A similar group of young ewes that had not grazed lupin stubbles also developed unusual symptoms of being "excited, running into things and appearing blind". Some of these lambs appeared to have inflamed eyes and these were treated with Terramycin spray, and all affected sheep were given Vitamin B1 injections, and supplemented with thiamine in water and feed. These lambs appeared to recover.
One moribund ewe lamb from the group of 285 lupin-affected group was examined. It was noted to have a body temperature of 40.2°C. It was then euthanised, and a post-mortem performed. Haemorrhages on intestines, diaphragm and elsewhere were observed as were inflamed eyes. There was yellowish discolouration of abdominal fat, and a small, hard, bright yellow liver with grossly enlarged gall bladder (Image 1).
Following this examination, two autolysed sheep on the property (including one ram) were examined - the only observation was minimal body fat and a very small liver.
A neighbouring property was visited that had around 150 lambs contained in a feedlot, all of which had exposure to lupin stubble for a week or more. Twenty of these lambs had died in the past few days, and three freshly dead lambs were post-mortemed - all had small, hard, yellow livers.
Subsequently, the producer commented that 140 lambs had died from his affected mob - nearly 50%, and he was aware that neighbours also suffered significant mortalities amongst their sheep from lupinosis.
Diagnosis: Chronic hepatotoxicity with linking fibrosis, hepatocellular fatty change and occasional mitotic figures.
Histology confirms a severe hepatotoxicity.
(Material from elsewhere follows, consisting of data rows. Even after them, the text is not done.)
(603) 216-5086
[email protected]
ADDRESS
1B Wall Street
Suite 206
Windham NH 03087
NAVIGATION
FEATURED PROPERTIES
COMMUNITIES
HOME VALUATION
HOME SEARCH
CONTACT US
Histologically, features are most consistent with lupinosis.
This case report describes a particularly severe event following a short exposure period, including rapid deaths and continuing mortalities for the following 2-4 weeks. In my experience most deaths from lupinosis occur in the first 7-10 days, and then taper off with mortality usually in the range of 10-30%.
For the surviving ewe hoggets, there is a possibility that some of these may have liver damage that may predispose them to cases of pregnancy toxaemia, especially if carrying twins, and failure to thrive. It may be possible to identify these sheep after shearing based on body size and condition. Ewes that appear affected at shearing may need to be culled.
I have never seen or heard of the symptoms of red inflamed eyes, high body temperatures, or shrunken, fibrotic livers as experienced in this case. The inflamed eyes could have been concurrent 'pinkeye', but only severely affected lambs appeared to have this symptom. These symptoms are not reported in the literature, but may be a feature in some acute cases? Haemorrhages on intestines and diaphragm, which were observed in this case, are also considered an unusual feature and have also been observed under the skin in some cases.1
One group of lambs that were presented at the same time presumably had polioencephalomalacia as these sheep responded well to treatment with thiamine injection and thiamine in water. These lambs were not exposed to the lupins.
Diaporthe-resistant varieties of narrow-leafed lupin (Lupinus augustifolius) 2 are available, and if it is intended to use stubbles for sheep grazing Phomopsin levels can be measured in stubbles, hay and lupin grains and the toxicity estimated accordingly.3 Further advice on detection of affected lupin grain and stubbles and grazing practice is available on some Department of Agriculture websites.4
This case demonstrates the value of a thorough veterinary examination and property visit, with multiple post-mortems to determine causes of morbidity and mortality. Two different disease processes (PEM and lupinosis) affected two separate groups of sheep with an unusual presentation of lupinosis.
PIRSA assists in investigations of morbidity and mortality in livestock to enable early detection of new or exotic diseases (that may initially appear very similar to endemic ones), and to support local veterinary practices as requested.